Voltar a 1989 com um simples clique: foi exatamente isso que um usuário do Reddit — identificado apenas como PaintImportant4820 — conseguiu ao criar uma estação de TV analógica portátil dedicada a exibir episódios aleatórios de Os Simpsons em televisores de tubo. O projeto, que combina um Raspberry Pi modelo B, um transmissor VHF de baixo custo e muita criatividade, é a prova de que a cultura DIY ainda reina quando o assunto é hardware retrô.
Como funciona o “canal exclusivo de Springfield”
O coração da montagem é um Raspberry Pi B original, escolhido não pela potência — o modelo foi lançado há mais de 10 anos —, mas pela raríssima saída de vídeo composto nativo, algo que os modelos mais recentes perderam em prol de HDMI. O microcomputador roda um script que sorteia episódios armazenados em um cartão microSD e os reproduz em looping, sem interface gráfica, garantindo transições suaves entre um “D’oh!” e outro.

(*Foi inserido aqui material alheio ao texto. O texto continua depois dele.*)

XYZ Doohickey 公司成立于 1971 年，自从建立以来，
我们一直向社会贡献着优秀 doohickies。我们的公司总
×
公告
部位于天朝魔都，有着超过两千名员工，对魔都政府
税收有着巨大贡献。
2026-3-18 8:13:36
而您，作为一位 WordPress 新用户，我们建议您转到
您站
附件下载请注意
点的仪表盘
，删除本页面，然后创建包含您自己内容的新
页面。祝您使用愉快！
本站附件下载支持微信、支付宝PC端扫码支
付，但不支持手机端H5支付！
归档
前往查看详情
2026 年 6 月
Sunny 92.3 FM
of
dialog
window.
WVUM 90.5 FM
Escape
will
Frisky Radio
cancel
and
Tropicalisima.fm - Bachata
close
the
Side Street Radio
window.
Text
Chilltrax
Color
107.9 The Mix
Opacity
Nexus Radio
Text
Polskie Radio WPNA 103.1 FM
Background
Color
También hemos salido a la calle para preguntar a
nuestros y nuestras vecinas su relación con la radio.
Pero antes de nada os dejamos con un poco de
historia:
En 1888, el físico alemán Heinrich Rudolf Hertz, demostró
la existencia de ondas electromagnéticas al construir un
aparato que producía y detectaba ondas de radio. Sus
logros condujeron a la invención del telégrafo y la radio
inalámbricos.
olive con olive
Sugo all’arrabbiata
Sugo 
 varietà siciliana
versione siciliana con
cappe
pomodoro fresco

Para que o sinal digital vire ondas analógicas, o criador recorreu a um transmissor doméstico de TV, facilmente encontrado em lojas de componentes. No arquivo config.txt do Raspbian, bastou inserir sdtv_mode=2 para forçar a saída em 576i (padrão PAL), o mesmo usado em boa parte dos CRTs vendidos no Brasil nos anos 80 e 90.
Energia e portabilidade: power banks dão conta do recado
Duas baterias portáteis USB mantêm tudo ligado por horas, transformando o conjunto num “canal pirata” ambulante. A carcaça improvisada com elásticos e cola quente passa longe de qualquer prêmio de design, mas cumpre a missão: permitir que vários televisores antigos sintonizem o sinal simultaneamente, desde que estejam dentro do alcance da antena.

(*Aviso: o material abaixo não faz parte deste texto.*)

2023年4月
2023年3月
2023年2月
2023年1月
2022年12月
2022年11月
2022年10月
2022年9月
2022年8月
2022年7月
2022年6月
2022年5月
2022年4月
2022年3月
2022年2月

Por que usar hardware vintage em pleno 2024?
Além do fator nostalgia, o CRT ainda oferece benefícios tangíveis, sobretudo para entusiastas de retro gaming que buscam tempo de resposta zero e ausência de input lag. Esse projeto mostra como um single-board computer de cerca de 700 MHz pode ganhar vida nova fora do universo de emuladores.
Curiosamente, o Raspberry Pi B escolhido aqui consome em média 1 W, contra até 7 W do poderoso Raspberry Pi 4. Isso significa autonomia bem maior com power banks compactos — ponto importante se a ideia for levar o “canal” para exposições de colecionadores, eventos de cosplay ou simplesmente reunir amigos para uma maratona temática.
Legalidade e alcance do sinal
Antes de sair por aí transmitindo Springfield aos quatro ventos, vale o alerta: no Brasil, qualquer emissão de RF sem licença da Anatel é irregular. O criador do projeto lembra que a potência do transmissor foi mantida propositalmente baixa (alguns milésimos de watt), o suficiente apenas para cobrir a própria sala. Ainda assim, se você pretende replicar a façanha, utilize atenuadores ou cages de Faraday para evitar interferir na vizinhança.
Imagem: William R
Comparativo rápido: Pi B vs. alternativas modernas
- Raspberry Pi Zero 2 W: menor consumo e Wi-Fi integrado, mas exige adaptador para vídeo composto.
- Raspberry Pi 4: potência de sobra para upscaling em 1080p, porém sem saída analógica nativa.
- Orange Pi 3 LTS: oferece AV out via conector dedicado, mas a comunidade é menor e a compatibilidade de drivers varia.
Para quem mira exclusivamente a nostalgia em 480i/576i, o Pi B de primeira geração continua imbatível. Em contrapartida, quem pretende aproveitar a mesma placa para projetos de automação ou streaming em alta definição pode preferir um modelo mais recente.
O que esse projeto ensina?
1. Hardware antigo ainda tem lugar — basta criatividade.
2. Um simples line setting no config.txt é suficiente para ressuscitar TVs esquecidas no sótão.
3. Power banks de boa capacidade (20 000 mAh ou mais) são aliados perfeitos para projetos móveis com consumo baixo.
Se a sua gaveta de eletrônicos velhos inclui um Raspberry Pi parado, um transmissor de TV e aquela TV de 14″ que ninguém quis jogar fora, talvez seja hora de dar à família Simpson um novo palco — em glorioso 576i, fantasmas de RF e tudo o mais.